I decided to contract a graphic artist to redo my site and make it more appealing to women. I used clickable images to make navigation a snap. I rewrote my autobiography and indexed it over 10,310 keywords. Suddenly, it was trivial to learn everything about me, from the color of my favorite underwear to my preferred speaker wire. And, I managed to keep response time to under 1 second.

Still, no women.

It then occurred to me while muching on twinkies and watching Baywatch that there was one notable element that women seemed to desire (aside from personality and a well built body). MONEY. But how was a college student trying to pass Ordinary Differential Equations supposed to find a job that pays a decent salary?

Then I got the e-mail.

And, no, it wasn't from a chick.

A corporate type saw my site and thought it was the neatest thing since Playboy went online. The scripts, the graphics, the layout, everything. The next thing I knew I was working for his company designing a web page at $40/hr. After all, money equated to chicks. How could I refuse?

This company didn't want anything fancy, but by the time I was done with them they not only had a Pointcast Top 5% of the Web kind of site, they had chicks calling their headquarters day and night. I knew I had something going there and even left a link from their site to mine so the chicks knew who the real man was behind the work.

Never got an e-mail from that.

Thinking about it, I realized that one-time jobs wasn't all that great.
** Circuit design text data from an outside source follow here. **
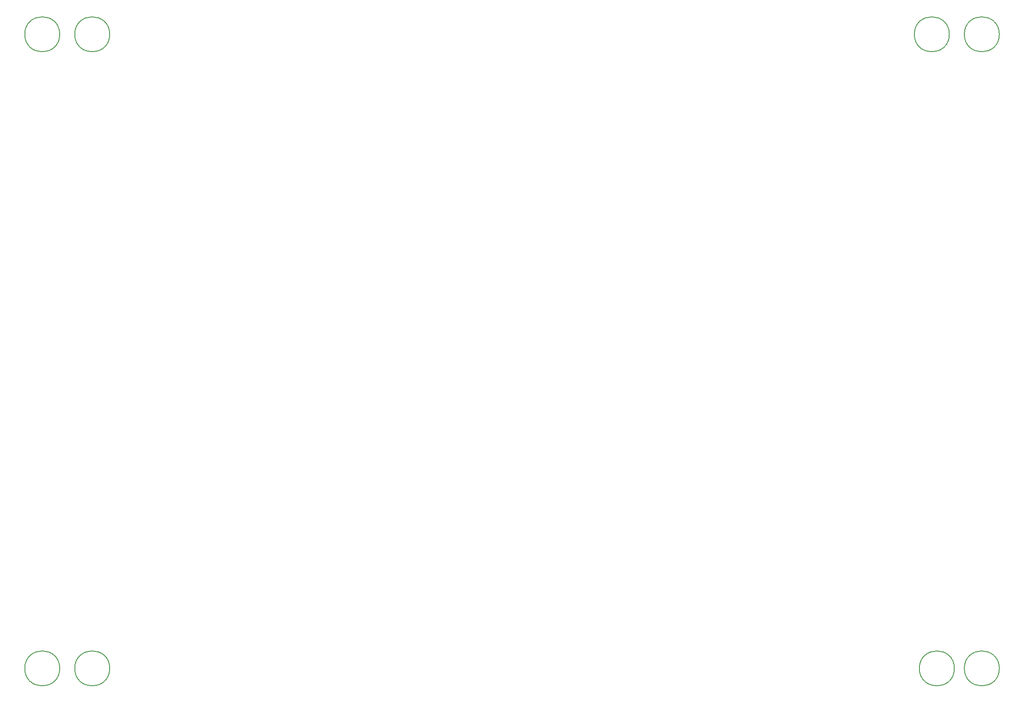
<source format=gbr>
%TF.GenerationSoftware,KiCad,Pcbnew,(5.1.10)-1*%
%TF.CreationDate,2021-10-27T19:24:49+02:00*%
%TF.ProjectId,Program Counter,50726f67-7261-46d2-9043-6f756e746572,rev1.0*%
%TF.SameCoordinates,Original*%
%TF.FileFunction,Other,Comment*%
%FSLAX46Y46*%
G04 Gerber Fmt 4.6, Leading zero omitted, Abs format (unit mm)*
G04 Created by KiCad (PCBNEW (5.1.10)-1) date 2021-10-27 19:24:49*
%MOMM*%
%LPD*%
G01*
G04 APERTURE LIST*
%ADD10C,0.150000*%
G04 APERTURE END LIST*
D10*
%TO.C,H8*%
X59500000Y-152000000D02*
G75*
G03*
X59500000Y-152000000I-3500000J0D01*
G01*
%TO.C,H7*%
X227500000Y-25000000D02*
G75*
G03*
X227500000Y-25000000I-3500000J0D01*
G01*
%TO.C,H6*%
X59500000Y-25000000D02*
G75*
G03*
X59500000Y-25000000I-3500000J0D01*
G01*
%TO.C,H5*%
X228500000Y-152000000D02*
G75*
G03*
X228500000Y-152000000I-3500000J0D01*
G01*
%TO.C,H4*%
X237500000Y-25000000D02*
G75*
G03*
X237500000Y-25000000I-3500000J0D01*
G01*
%TO.C,H3*%
X237500000Y-152000000D02*
G75*
G03*
X237500000Y-152000000I-3500000J0D01*
G01*
%TO.C,H2*%
X49500000Y-152000000D02*
G75*
G03*
X49500000Y-152000000I-3500000J0D01*
G01*
%TO.C,H1*%
X49500000Y-25000000D02*
G75*
G03*
X49500000Y-25000000I-3500000J0D01*
G01*
%TD*%
M02*

</source>
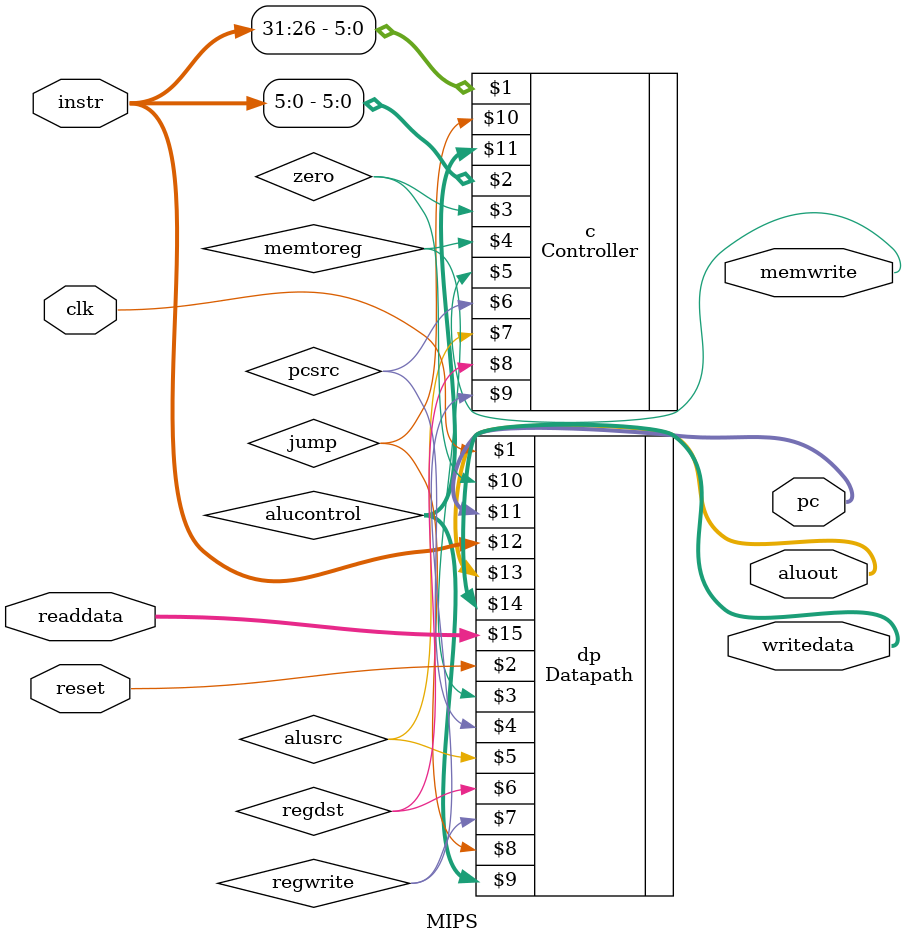
<source format=sv>
module MIPS(
	input logic clk, reset,
	output logic [31:0] pc,
	input logic [31:0] instr,
	output logic memwrite,
	output logic [31:0] aluout, writedata,
	input logic [31:0] readdata
);

	logic memtoreg, alusrc, regdst,
	regwrite, jump, pcsrc, zero;
	logic [2:0] alucontrol;

	
	Controller c(instr[31:26], instr[5:0], zero,
					memtoreg, memwrite, pcsrc,
					alusrc, regdst, regwrite, jump,
					alucontrol);
	
	Datapath dp(clk, reset, memtoreg, pcsrc,
					alusrc, regdst, regwrite, jump,
					alucontrol,	zero, pc, instr,
					aluout, writedata, readdata);
endmodule 
</source>
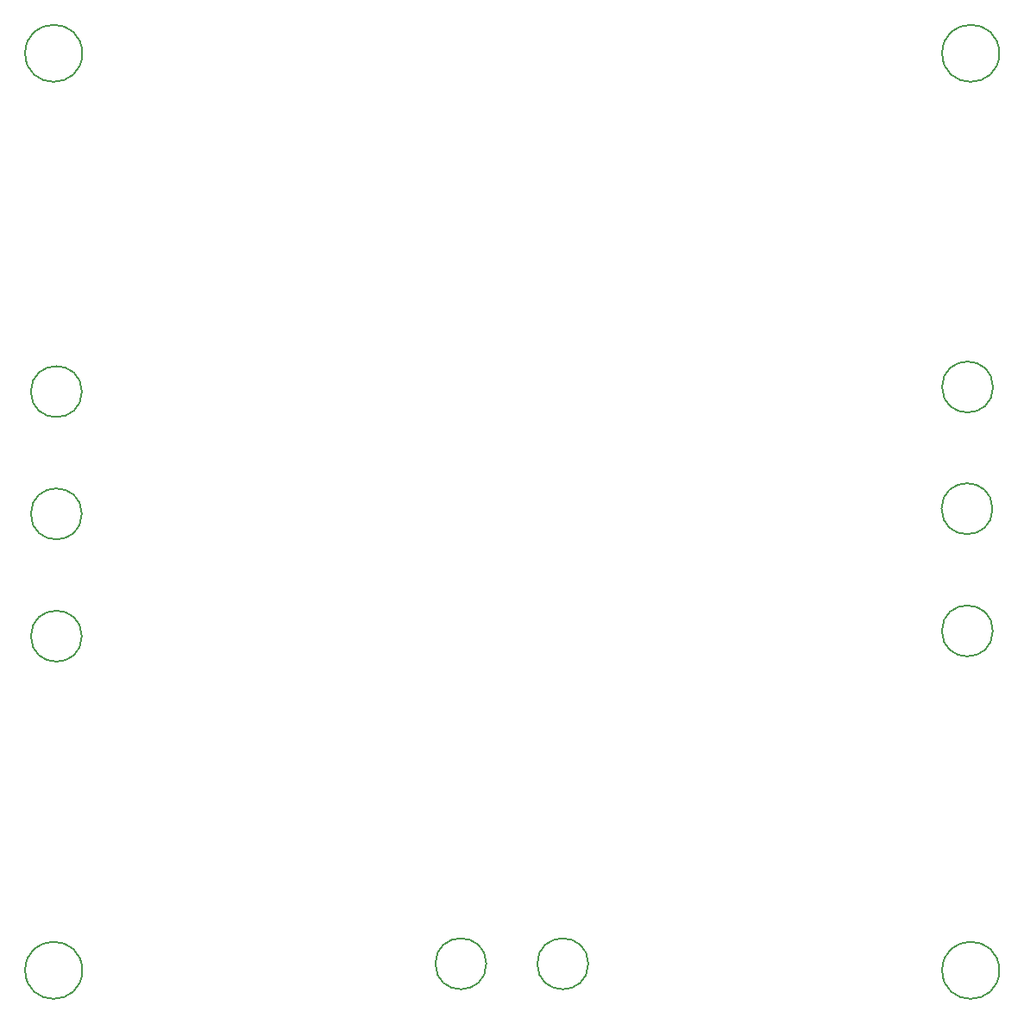
<source format=gbr>
%TF.GenerationSoftware,KiCad,Pcbnew,7.0.1*%
%TF.CreationDate,2023-07-30T21:13:22+03:00*%
%TF.ProjectId,ESP32_dual_ESC,45535033-325f-4647-9561-6c5f4553432e,rev?*%
%TF.SameCoordinates,Original*%
%TF.FileFunction,Other,Comment*%
%FSLAX46Y46*%
G04 Gerber Fmt 4.6, Leading zero omitted, Abs format (unit mm)*
G04 Created by KiCad (PCBNEW 7.0.1) date 2023-07-30 21:13:22*
%MOMM*%
%LPD*%
G01*
G04 APERTURE LIST*
%ADD10C,0.150000*%
G04 APERTURE END LIST*
D10*
%TO.C,J11*%
X147188621Y-87755000D02*
G75*
G03*
X147188621Y-87755000I-2500000J0D01*
G01*
%TO.C,H3*%
X147800000Y-145000000D02*
G75*
G03*
X147800000Y-145000000I-2800000J0D01*
G01*
%TO.C,H2*%
X147800000Y-55000000D02*
G75*
G03*
X147800000Y-55000000I-2800000J0D01*
G01*
%TO.C,H1*%
X57800000Y-55000000D02*
G75*
G03*
X57800000Y-55000000I-2800000J0D01*
G01*
%TO.C,J1*%
X57758621Y-112205000D02*
G75*
G03*
X57758621Y-112205000I-2500000J0D01*
G01*
%TO.C,J2*%
X57758621Y-100205000D02*
G75*
G03*
X57758621Y-100205000I-2500000J0D01*
G01*
%TO.C,J12*%
X147140000Y-99700000D02*
G75*
G03*
X147140000Y-99700000I-2500000J0D01*
G01*
%TO.C,J13*%
X147170000Y-111690000D02*
G75*
G03*
X147170000Y-111690000I-2500000J0D01*
G01*
%TO.C,H4*%
X57800000Y-145000000D02*
G75*
G03*
X57800000Y-145000000I-2800000J0D01*
G01*
%TO.C,J15*%
X107460000Y-144360000D02*
G75*
G03*
X107460000Y-144360000I-2500000J0D01*
G01*
%TO.C,J3*%
X57758621Y-88205000D02*
G75*
G03*
X57758621Y-88205000I-2500000J0D01*
G01*
%TO.C,J14*%
X97460000Y-144360000D02*
G75*
G03*
X97460000Y-144360000I-2500000J0D01*
G01*
%TD*%
M02*

</source>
I needed something more reliable, something which kept the funds coming in so I could impress women by buying things such as my own domain. I bit the bullet and went into business doing Web design. $60/hr and I'd design anything under the sun. Cool scripts, cute widgets, everything. I'd design sites that other sites would use as a basis for their site.

And I made some pretty stylish bucks doing it.

Still didn't get a date.

Now I was going all out. I was making the bucks. I had a Bad-Ass(tm) homepage. I had it all... Yet, something felt wrong about it. My education in Computer Science, my web programming, something seemed to conflict. I couldn't quite put my finger on it at first, but it slowly came to be after having done several sites -- I didn't like web programming.

The truth of the matter started to come out of me, and it wasn't very pleasant. I was doing it for the money and showing ``it'' to the world. I was a programming prostitute, selling my coding soul for cheap pleasures.

And I never got a chick in the process...

I'm almost at the point of graduating. I don't know what I'm going to do. I can't stop the web programming because its the thing I know best. It's what will pay me, and allow me the opportunity to meet chicks in Public Relations. But I'm not that big of a fool either -- I can see my future in this. For the day will come that the Web and Web Programmers will become the old-hat and undesired by the new generation. I will be left in the cold, hungry for attention, and writing COBOL applications for accountants who think Disco is the rage. I will die a has-been, left sitting behind a Wyse terminal at a VMS prompt...

Salvation from this hell, you see, is why I want to go to Graduate School.